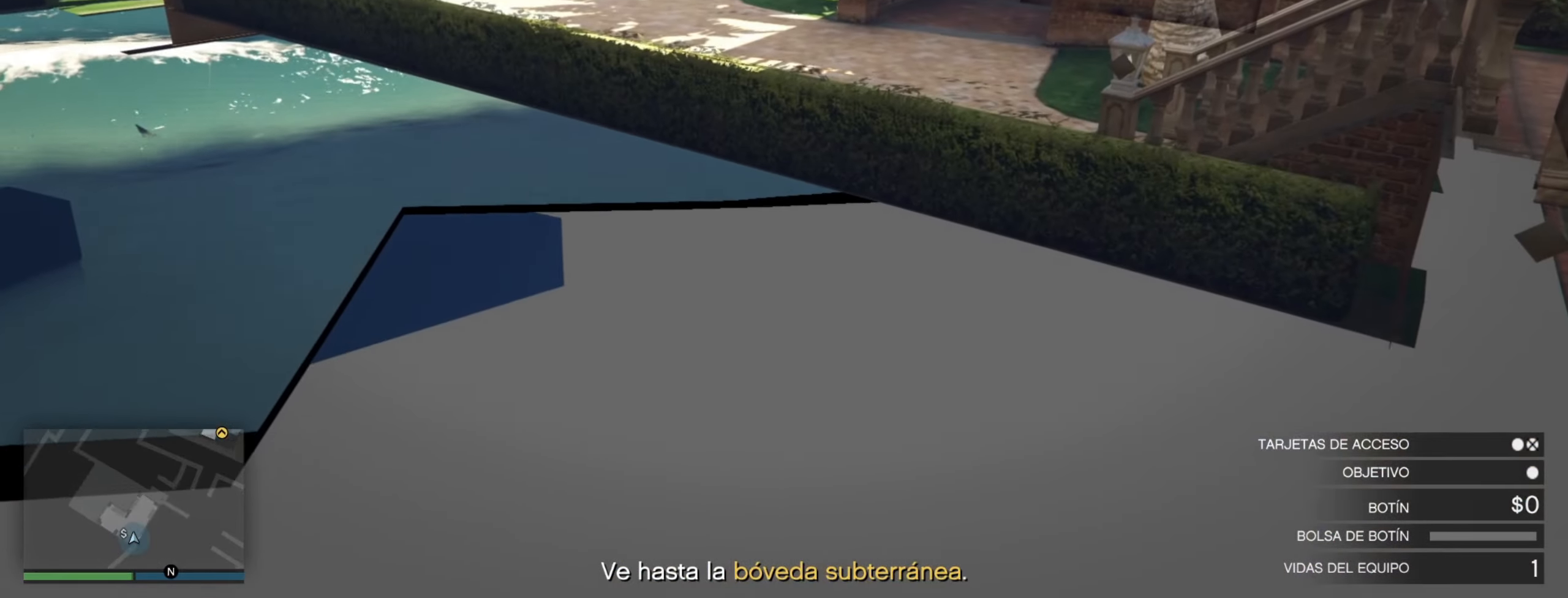
{"keys": ["d", "w"], "events": [[83, "w", "down"], [383, "d", "down"]]}
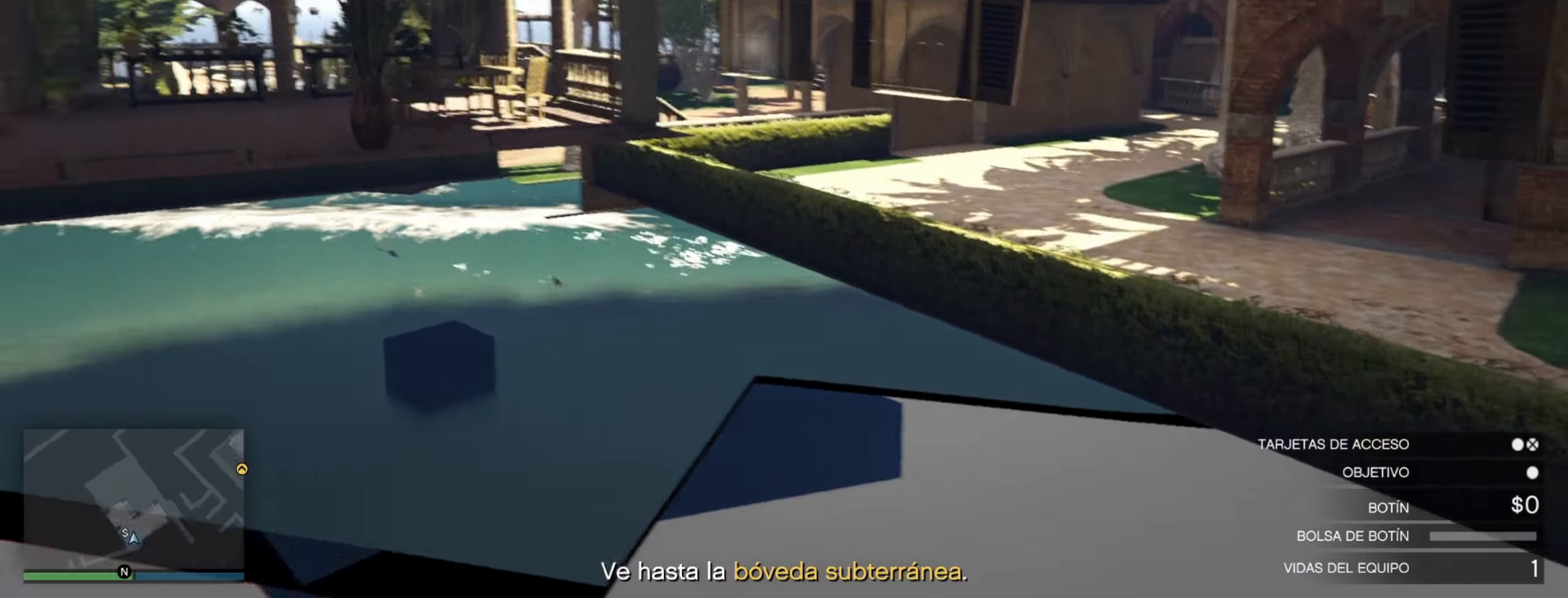
{"keys": ["s"], "events": [[17, "w", "up"], [233, "d", "up"], [483, "s", "down"]]}
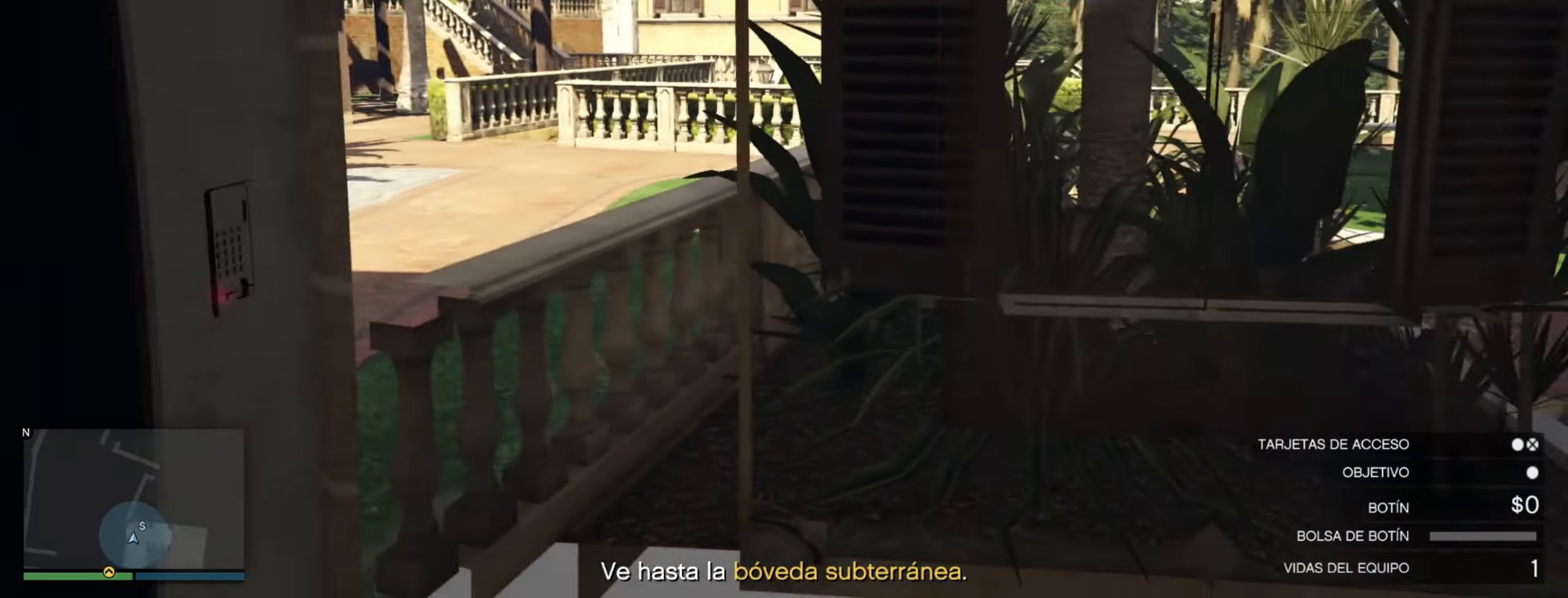
{"keys": [], "events": [[150, "s", "up"]]}
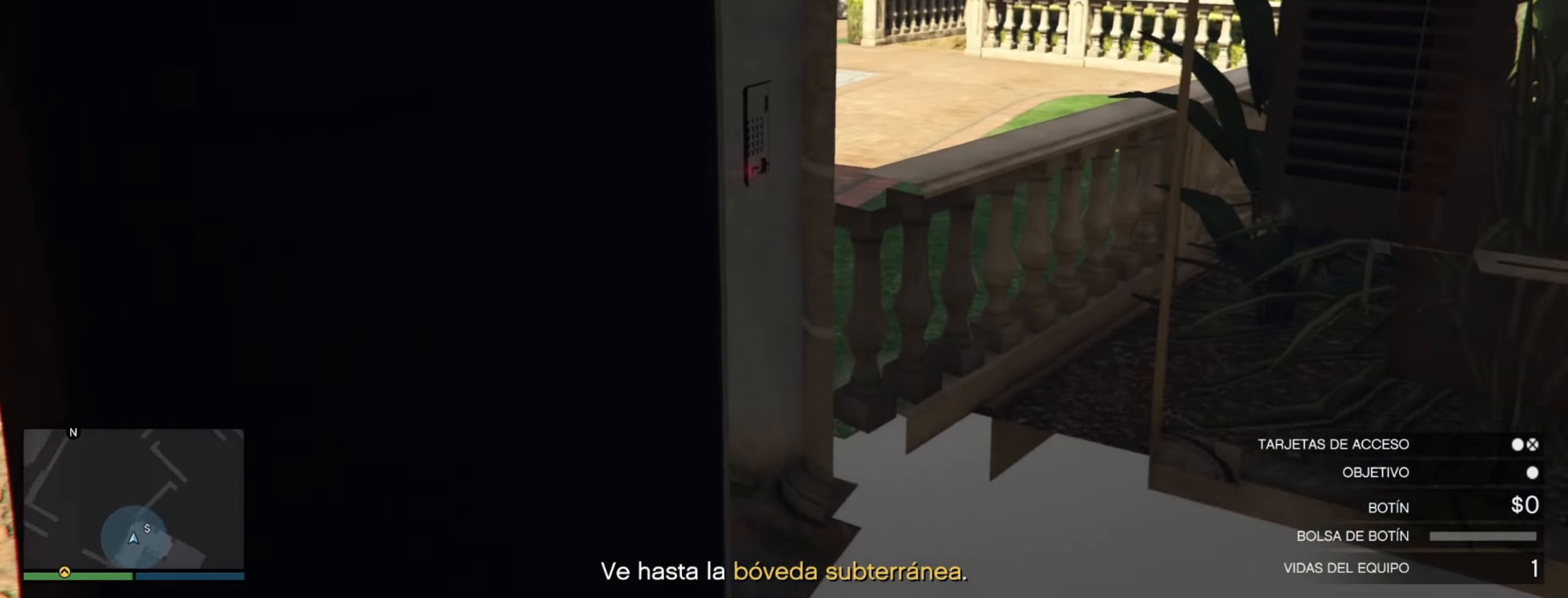
{"keys": [], "events": [[67, "d", "down"], [317, "d", "up"]]}
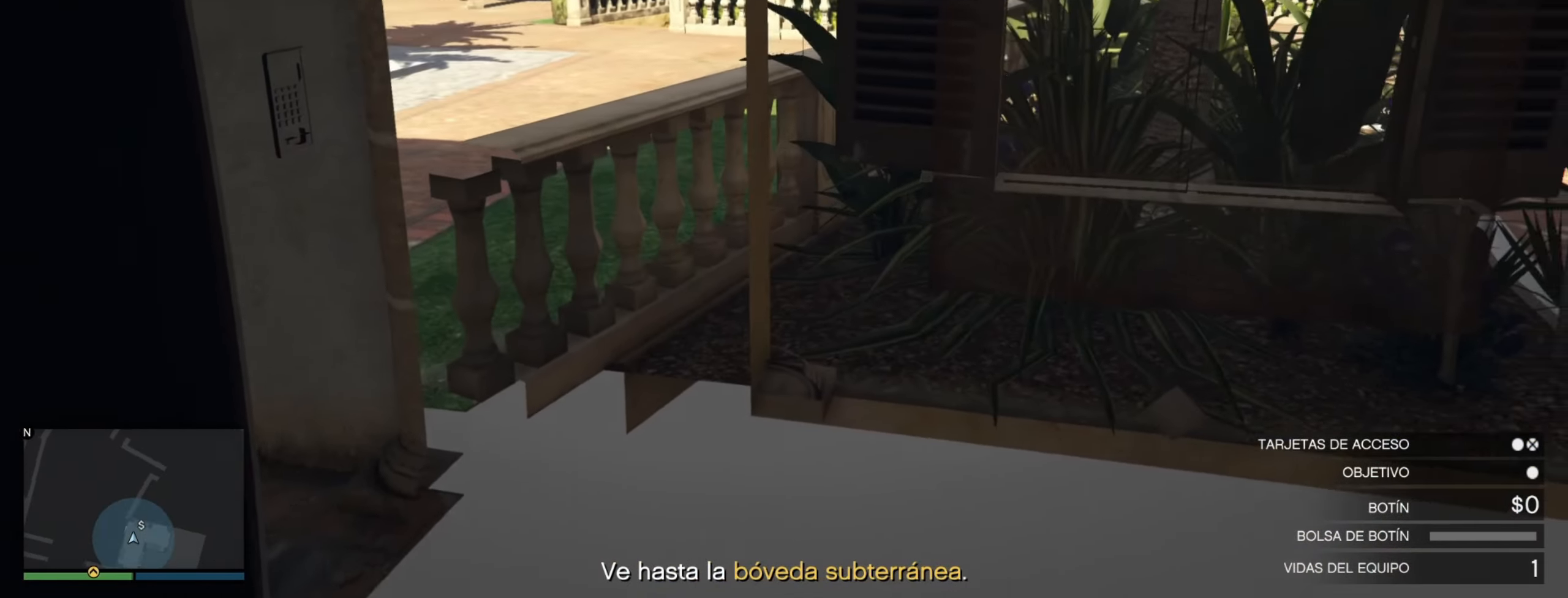
{"keys": [], "events": [[133, "v", "down"], [233, "v", "up"], [317, "v", "down"], [367, "v", "up"], [417, "v", "down"], [483, "v", "up"]]}
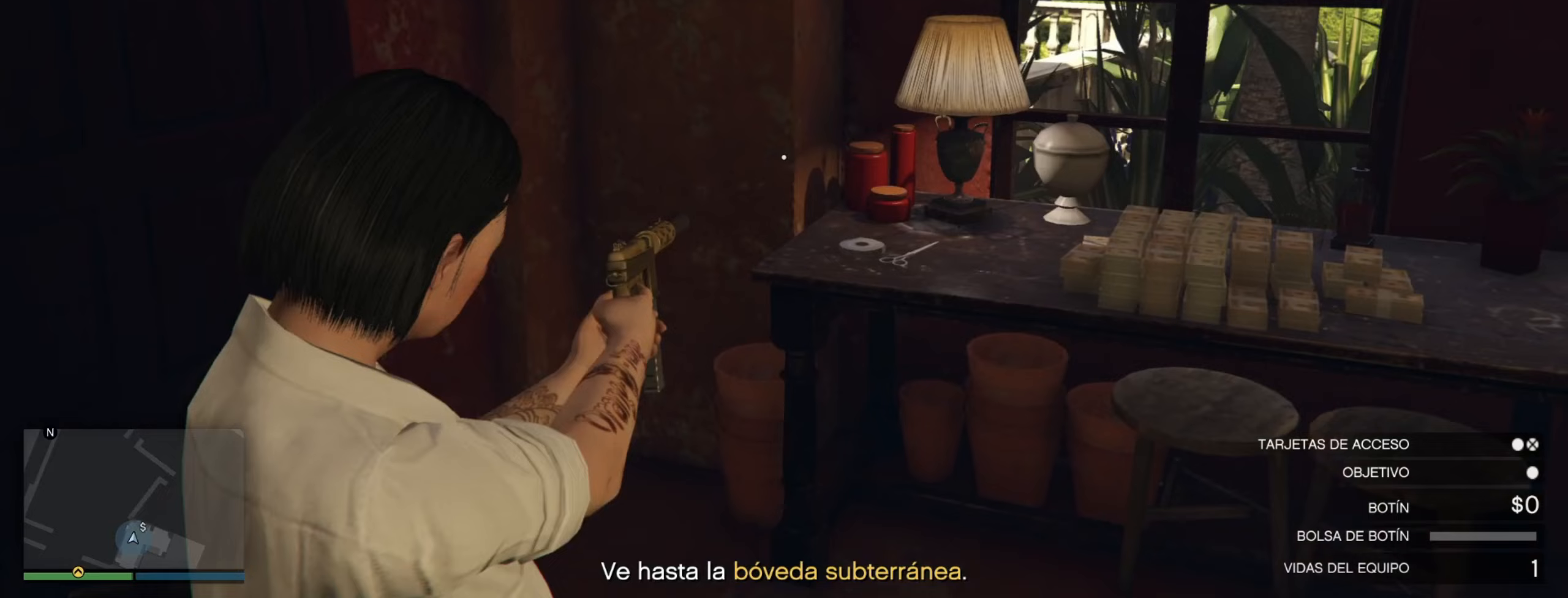
{"keys": [], "events": [[17, "v", "down"], [100, "v", "up"], [267, "v", "down"], [367, "v", "up"]]}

__________________________________________________

* [Task instructions]
Excluding pictures, reproduce the listing above exactly as it stands.

* [Expected answer]
{"keys": ["d", "w"], "events": [[83, "w", "down"], [383, "d", "down"]]}
{"keys": ["s"], "events": [[17, "w", "up"], [233, "d", "up"], [483, "s", "down"]]}
{"keys": [], "events": [[150, "s", "up"]]}
{"keys": [], "events": [[67, "d", "down"], [317, "d", "up"]]}
{"keys": [], "events": [[133, "v", "down"], [233, "v", "up"], [317, "v", "down"], [367, "v", "up"], [417, "v", "down"], [483, "v", "up"]]}
{"keys": [], "events": [[17, "v", "down"], [100, "v", "up"], [267, "v", "down"], [367, "v", "up"]]}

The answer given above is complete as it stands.